START PASSAGE SHOWN

Tag Archives: Depression

Perspectives. we are NOT one big “autism family”. Still…

Two days ago, I blogged about Isabelle Stapleton.

Incidentally, there were elections in Australia with the (expected) outcome of a new government that, to be honest, has me worry A LOT about the future where health, education and the general welfare of my family are concerned. While following the events of election day, I also followed the reaction of “the autism community” (parents with autistic children, autistic adults, advocates) to the attempted murder-suicide in the Stapleton family. The ‘community’ is “reeling”. It is also divided.

In brief, some focus on the act committed by the mother (as I did in my post) others have sympathy with her and blame “the system”, ie lack of support. And now the different blocks leash out at each other.

I am writing this as a reminder for myself of what I have already previously observed : we are all different. There is no such thing as ‘the autism community’. Let’s stop pretending there is.

With the stats being what they are (let’s say 1:100 to have an international, not gender specific value), there is no way I have much in common with ALL of the autism parents out there. Other than being a parent to a child with autism, that is.
You don’t know me. We are not “in it together”.

END PASSAGE SHOWN
START DATA FOR ANALYSIS

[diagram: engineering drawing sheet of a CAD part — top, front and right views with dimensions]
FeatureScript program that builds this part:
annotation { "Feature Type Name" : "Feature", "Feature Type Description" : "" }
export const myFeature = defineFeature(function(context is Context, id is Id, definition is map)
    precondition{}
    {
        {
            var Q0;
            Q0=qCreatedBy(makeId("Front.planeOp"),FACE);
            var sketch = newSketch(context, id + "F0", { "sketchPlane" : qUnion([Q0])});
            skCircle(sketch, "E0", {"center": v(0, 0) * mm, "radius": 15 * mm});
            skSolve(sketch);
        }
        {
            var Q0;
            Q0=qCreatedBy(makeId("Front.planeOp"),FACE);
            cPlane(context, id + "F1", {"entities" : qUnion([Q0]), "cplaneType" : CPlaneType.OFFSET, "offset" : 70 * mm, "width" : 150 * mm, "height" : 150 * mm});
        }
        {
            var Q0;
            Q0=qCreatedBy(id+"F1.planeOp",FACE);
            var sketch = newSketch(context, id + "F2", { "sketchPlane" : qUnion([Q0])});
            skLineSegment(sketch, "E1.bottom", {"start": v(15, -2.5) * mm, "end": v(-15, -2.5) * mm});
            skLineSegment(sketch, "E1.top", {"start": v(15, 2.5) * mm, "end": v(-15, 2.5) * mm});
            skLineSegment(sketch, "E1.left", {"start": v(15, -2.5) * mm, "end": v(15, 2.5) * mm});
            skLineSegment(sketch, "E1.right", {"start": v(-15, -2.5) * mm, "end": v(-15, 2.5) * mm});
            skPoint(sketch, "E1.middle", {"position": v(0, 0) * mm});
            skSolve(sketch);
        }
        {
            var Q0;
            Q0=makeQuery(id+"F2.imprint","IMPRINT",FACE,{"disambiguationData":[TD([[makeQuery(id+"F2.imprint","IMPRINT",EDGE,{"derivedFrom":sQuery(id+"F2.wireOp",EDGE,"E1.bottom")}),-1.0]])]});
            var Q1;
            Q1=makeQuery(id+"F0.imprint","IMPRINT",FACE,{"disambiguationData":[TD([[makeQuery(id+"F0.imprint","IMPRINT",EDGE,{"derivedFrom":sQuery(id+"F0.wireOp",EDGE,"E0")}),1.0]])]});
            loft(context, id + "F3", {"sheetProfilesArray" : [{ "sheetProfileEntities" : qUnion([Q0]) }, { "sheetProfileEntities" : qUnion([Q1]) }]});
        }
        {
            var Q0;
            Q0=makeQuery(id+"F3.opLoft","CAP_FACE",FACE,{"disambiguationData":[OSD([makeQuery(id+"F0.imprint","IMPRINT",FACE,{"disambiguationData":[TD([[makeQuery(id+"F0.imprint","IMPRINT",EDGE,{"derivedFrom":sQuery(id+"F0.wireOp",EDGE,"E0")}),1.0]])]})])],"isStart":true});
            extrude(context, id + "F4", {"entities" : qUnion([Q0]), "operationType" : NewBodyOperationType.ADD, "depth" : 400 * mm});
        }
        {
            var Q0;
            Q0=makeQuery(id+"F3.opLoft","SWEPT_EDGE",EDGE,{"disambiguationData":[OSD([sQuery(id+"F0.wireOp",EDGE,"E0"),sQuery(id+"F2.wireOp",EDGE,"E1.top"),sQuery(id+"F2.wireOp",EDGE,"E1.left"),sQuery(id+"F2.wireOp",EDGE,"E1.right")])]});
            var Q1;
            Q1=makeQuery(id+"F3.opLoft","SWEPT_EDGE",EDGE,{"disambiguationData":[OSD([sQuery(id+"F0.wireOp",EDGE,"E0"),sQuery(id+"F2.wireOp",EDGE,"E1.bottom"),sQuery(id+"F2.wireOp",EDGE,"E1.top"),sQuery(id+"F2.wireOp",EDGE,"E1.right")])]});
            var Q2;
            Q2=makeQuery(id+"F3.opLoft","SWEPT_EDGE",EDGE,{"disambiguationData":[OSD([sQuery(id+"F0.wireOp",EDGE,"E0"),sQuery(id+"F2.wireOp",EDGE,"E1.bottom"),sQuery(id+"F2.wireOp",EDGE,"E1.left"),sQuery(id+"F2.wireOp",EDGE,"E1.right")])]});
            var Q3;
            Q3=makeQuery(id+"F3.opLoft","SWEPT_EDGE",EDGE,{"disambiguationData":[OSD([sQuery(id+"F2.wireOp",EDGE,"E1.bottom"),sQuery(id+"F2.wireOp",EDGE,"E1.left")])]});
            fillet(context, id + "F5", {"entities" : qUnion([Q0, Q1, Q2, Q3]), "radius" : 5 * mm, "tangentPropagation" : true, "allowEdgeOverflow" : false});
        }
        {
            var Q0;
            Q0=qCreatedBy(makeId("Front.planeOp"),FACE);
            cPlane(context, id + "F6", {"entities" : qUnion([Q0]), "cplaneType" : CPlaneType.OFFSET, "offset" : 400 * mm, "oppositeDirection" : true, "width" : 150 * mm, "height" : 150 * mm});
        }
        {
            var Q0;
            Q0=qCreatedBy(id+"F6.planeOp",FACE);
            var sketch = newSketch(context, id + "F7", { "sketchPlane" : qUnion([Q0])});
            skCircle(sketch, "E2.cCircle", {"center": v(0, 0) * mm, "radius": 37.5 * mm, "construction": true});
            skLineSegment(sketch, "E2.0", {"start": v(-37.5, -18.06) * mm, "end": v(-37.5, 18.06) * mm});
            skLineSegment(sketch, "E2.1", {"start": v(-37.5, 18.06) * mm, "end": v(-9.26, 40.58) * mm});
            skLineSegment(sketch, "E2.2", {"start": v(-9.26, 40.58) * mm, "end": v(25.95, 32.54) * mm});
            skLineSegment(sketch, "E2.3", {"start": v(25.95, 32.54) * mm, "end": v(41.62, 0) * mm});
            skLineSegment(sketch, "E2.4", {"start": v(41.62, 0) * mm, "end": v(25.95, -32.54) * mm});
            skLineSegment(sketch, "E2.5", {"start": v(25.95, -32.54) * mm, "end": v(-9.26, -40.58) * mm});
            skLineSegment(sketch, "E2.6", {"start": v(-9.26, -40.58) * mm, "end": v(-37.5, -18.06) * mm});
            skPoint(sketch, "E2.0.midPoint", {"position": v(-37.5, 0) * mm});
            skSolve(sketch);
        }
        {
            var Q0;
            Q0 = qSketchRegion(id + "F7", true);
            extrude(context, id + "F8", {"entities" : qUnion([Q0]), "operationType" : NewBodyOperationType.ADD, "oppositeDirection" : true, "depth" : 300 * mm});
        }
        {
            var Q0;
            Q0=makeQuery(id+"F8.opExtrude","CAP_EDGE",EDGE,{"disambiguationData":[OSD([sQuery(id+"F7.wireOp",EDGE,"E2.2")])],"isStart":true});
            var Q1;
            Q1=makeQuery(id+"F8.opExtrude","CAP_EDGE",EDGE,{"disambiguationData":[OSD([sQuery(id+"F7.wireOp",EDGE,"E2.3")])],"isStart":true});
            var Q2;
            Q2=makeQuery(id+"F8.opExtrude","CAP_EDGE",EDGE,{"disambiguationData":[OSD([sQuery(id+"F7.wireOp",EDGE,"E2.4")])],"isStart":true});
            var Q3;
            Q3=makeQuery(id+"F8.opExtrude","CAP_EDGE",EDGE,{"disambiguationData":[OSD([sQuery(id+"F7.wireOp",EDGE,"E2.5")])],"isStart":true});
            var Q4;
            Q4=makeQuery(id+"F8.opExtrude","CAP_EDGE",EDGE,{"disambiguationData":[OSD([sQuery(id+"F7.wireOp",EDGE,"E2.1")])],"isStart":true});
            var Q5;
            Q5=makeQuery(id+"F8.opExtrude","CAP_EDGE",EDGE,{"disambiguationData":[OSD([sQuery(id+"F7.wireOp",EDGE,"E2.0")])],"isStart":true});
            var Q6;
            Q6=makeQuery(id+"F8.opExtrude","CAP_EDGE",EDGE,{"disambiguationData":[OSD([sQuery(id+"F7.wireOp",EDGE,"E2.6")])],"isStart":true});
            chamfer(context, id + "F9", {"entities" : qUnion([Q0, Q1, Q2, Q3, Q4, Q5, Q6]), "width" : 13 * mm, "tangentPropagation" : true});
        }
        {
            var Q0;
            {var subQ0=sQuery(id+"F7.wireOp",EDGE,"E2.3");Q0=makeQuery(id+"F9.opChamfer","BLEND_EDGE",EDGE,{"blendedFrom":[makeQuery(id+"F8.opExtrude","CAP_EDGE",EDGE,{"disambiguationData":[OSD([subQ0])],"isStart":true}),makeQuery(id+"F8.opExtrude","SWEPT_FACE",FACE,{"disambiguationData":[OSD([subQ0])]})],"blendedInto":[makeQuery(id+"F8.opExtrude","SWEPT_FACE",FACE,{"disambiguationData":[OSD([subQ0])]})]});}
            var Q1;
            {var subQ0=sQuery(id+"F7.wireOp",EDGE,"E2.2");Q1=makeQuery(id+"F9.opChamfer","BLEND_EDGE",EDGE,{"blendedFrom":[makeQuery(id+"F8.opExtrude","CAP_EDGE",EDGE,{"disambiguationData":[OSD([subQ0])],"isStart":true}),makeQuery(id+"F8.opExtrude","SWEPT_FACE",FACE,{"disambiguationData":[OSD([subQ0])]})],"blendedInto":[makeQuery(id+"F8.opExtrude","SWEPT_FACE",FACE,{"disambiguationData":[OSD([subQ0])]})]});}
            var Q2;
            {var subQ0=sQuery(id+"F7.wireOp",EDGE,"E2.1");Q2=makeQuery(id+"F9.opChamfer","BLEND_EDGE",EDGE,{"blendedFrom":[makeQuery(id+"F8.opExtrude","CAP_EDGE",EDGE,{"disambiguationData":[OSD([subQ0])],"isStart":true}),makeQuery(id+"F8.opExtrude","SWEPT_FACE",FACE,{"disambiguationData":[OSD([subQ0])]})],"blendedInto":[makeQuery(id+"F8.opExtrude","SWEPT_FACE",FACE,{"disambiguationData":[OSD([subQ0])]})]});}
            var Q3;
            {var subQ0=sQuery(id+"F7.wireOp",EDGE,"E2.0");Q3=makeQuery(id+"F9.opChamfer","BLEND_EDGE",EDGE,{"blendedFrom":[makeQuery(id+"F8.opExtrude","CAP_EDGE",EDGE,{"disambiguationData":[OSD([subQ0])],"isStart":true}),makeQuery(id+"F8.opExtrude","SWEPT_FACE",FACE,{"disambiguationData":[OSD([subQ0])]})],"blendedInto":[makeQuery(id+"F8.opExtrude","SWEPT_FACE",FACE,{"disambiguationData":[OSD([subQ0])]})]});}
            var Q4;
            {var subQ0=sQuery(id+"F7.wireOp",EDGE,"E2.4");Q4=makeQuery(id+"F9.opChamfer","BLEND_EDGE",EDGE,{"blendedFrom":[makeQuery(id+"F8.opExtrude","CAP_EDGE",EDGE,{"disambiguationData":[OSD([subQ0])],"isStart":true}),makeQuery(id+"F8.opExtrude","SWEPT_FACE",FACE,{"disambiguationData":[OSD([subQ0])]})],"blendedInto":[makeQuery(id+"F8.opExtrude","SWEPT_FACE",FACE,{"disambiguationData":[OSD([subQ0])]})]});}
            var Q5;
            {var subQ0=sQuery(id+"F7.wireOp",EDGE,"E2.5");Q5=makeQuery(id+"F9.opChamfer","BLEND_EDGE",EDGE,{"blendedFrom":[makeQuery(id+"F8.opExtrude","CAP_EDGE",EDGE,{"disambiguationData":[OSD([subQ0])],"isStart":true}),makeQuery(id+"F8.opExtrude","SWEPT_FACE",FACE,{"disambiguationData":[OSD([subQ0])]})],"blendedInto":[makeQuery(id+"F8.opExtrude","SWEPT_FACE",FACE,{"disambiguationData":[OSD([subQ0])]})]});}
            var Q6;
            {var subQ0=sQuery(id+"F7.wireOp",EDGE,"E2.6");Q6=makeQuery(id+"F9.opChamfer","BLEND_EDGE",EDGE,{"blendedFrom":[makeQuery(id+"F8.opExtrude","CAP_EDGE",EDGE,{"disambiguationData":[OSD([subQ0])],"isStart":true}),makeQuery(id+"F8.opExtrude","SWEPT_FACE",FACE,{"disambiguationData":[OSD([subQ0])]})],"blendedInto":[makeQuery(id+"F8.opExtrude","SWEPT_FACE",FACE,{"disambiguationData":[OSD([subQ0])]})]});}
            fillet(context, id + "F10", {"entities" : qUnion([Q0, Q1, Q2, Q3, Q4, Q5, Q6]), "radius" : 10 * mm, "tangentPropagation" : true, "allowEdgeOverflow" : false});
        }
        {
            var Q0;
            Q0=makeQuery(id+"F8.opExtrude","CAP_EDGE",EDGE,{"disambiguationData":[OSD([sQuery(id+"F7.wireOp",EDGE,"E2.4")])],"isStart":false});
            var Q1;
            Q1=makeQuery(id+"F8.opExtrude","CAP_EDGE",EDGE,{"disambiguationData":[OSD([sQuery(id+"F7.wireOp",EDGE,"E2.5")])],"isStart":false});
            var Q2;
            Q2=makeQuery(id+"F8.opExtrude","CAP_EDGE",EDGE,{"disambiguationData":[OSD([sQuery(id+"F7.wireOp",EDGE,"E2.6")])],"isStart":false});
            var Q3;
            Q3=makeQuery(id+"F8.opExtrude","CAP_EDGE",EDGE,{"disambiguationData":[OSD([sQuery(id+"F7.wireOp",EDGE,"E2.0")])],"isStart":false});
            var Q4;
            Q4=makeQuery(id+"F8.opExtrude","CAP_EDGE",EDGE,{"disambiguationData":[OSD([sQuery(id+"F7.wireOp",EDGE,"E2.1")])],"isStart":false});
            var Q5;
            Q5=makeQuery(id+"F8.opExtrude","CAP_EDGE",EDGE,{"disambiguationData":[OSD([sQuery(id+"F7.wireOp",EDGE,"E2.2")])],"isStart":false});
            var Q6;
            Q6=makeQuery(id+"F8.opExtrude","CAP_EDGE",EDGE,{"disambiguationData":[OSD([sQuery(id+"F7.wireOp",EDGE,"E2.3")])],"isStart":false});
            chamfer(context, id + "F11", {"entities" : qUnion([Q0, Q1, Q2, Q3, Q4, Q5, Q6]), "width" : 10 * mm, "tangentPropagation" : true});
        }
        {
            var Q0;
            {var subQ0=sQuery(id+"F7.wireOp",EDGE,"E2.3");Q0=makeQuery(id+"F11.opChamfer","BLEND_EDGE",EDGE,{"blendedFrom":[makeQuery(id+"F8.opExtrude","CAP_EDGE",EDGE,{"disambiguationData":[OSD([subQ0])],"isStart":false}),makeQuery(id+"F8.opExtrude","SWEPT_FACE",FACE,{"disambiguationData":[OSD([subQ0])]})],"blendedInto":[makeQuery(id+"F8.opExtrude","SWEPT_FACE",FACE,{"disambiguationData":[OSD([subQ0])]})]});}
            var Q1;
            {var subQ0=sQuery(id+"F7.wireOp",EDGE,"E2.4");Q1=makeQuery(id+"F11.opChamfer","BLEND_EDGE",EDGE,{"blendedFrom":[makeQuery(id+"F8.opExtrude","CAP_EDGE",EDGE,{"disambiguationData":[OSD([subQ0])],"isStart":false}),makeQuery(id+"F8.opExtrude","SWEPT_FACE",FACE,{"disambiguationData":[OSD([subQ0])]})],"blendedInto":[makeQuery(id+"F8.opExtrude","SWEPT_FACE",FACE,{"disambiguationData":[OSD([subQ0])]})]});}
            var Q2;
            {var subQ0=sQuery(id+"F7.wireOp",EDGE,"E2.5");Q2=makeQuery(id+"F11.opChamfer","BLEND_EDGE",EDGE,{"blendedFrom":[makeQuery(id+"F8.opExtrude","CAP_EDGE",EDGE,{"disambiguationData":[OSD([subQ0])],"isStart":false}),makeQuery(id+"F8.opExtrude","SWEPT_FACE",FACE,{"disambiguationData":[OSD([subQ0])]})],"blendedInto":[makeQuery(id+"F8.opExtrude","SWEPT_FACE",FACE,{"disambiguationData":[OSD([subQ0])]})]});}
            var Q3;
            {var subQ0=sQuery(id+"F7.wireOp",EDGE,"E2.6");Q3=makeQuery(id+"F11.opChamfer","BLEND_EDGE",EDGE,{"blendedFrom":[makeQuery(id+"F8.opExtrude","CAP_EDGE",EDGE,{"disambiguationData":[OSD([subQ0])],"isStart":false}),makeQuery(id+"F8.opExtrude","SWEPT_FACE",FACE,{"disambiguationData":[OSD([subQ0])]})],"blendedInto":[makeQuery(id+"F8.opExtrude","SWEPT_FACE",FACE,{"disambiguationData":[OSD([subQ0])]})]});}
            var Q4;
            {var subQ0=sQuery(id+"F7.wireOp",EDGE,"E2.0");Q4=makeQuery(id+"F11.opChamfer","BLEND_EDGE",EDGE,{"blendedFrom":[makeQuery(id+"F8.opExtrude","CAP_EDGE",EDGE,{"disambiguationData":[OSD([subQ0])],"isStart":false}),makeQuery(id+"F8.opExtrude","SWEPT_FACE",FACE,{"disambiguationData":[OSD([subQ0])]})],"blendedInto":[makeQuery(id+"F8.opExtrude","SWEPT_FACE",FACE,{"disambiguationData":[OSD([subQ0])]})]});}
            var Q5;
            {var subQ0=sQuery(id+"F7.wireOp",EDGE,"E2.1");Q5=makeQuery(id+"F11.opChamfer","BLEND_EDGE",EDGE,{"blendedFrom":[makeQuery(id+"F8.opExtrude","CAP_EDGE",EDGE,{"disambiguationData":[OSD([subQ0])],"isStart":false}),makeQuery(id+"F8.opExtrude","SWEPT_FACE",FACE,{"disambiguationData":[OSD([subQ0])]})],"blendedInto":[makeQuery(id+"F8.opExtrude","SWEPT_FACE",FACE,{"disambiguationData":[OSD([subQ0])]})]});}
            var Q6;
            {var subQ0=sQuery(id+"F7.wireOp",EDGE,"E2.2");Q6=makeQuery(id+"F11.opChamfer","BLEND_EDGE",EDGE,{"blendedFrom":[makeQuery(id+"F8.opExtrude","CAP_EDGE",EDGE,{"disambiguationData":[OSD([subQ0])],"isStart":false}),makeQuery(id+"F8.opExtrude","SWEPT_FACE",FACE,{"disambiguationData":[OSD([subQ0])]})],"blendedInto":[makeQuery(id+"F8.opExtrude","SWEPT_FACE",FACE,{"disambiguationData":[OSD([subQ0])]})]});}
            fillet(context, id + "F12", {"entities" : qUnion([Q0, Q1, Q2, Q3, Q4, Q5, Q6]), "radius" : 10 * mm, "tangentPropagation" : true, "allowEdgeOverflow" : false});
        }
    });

END DATA FOR ANALYSIS

WORK INSTRUCTION 1:
Answer these questions from the blog post:
(a) Who did the writer blog about two days earlier?
(b) What ratio does the writer use for the stats?
(c) What was the outcome of the elections in Australia?
WORK INSTRUCTION 2:
Say whether each statement agrees with the blog post. Answer yes or no and quote the words that decide it.
(a) The writer says the autism community is united in its reaction.
(b) The writer is worried about how the new government will affect health and education.
(c) The writer claims to have much in common with all autism parents.

WRITTEN RESPONSE 1:
(a) Isabelle Stapleton
(b) 1:100
(c) A new government, which was expected

WRITTEN RESPONSE 2:
(a) No: "It is also divided."
(b) Yes: "has me worry A LOT about the future where health, education and the general welfare of my family are concerned"
(c) No: "there is no way I have much in common with ALL of the autism parents out there"